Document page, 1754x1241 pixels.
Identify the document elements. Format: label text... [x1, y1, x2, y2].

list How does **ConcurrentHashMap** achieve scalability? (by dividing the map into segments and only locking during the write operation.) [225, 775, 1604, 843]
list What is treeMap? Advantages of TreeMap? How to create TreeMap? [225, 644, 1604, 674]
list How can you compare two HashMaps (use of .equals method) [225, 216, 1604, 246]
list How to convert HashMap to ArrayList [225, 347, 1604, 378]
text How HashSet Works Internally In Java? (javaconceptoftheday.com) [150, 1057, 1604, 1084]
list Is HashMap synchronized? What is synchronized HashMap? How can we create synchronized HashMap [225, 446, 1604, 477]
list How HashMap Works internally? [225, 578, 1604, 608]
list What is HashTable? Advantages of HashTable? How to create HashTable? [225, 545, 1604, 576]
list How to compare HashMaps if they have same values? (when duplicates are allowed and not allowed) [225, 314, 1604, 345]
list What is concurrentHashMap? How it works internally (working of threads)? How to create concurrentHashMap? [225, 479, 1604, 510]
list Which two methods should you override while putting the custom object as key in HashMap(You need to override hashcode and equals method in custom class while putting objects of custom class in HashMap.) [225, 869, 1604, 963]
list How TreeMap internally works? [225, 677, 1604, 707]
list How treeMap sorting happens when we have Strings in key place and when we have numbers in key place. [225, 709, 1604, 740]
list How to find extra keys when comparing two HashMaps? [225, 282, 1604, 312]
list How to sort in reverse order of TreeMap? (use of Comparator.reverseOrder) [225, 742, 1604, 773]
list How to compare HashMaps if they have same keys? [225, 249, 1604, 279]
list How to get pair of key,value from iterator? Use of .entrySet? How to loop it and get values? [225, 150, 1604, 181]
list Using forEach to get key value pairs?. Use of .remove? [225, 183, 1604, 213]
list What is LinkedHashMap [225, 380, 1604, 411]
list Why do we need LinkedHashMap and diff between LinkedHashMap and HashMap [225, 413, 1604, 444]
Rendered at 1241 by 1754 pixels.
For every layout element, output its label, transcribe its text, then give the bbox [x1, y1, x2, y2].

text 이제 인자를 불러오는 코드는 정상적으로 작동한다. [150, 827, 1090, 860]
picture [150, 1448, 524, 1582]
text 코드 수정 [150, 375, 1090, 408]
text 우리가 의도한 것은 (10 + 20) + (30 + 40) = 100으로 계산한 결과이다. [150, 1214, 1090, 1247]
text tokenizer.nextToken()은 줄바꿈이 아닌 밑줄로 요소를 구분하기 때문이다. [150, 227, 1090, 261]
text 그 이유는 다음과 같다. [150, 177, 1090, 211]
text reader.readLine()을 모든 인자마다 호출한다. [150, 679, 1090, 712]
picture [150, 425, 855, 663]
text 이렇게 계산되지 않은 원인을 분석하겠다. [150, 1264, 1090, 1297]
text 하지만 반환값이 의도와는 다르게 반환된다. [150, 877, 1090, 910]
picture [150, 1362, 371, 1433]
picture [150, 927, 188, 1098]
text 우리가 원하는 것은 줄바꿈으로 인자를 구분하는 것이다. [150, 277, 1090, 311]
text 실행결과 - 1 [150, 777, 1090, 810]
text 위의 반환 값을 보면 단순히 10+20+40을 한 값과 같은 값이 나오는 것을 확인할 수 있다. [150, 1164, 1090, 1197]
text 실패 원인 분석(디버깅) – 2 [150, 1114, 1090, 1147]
====
Exercise aim:
Count lines, not occurrences: report how many lines in the entries above include the word "have", as a number alone.

Exercise response:
3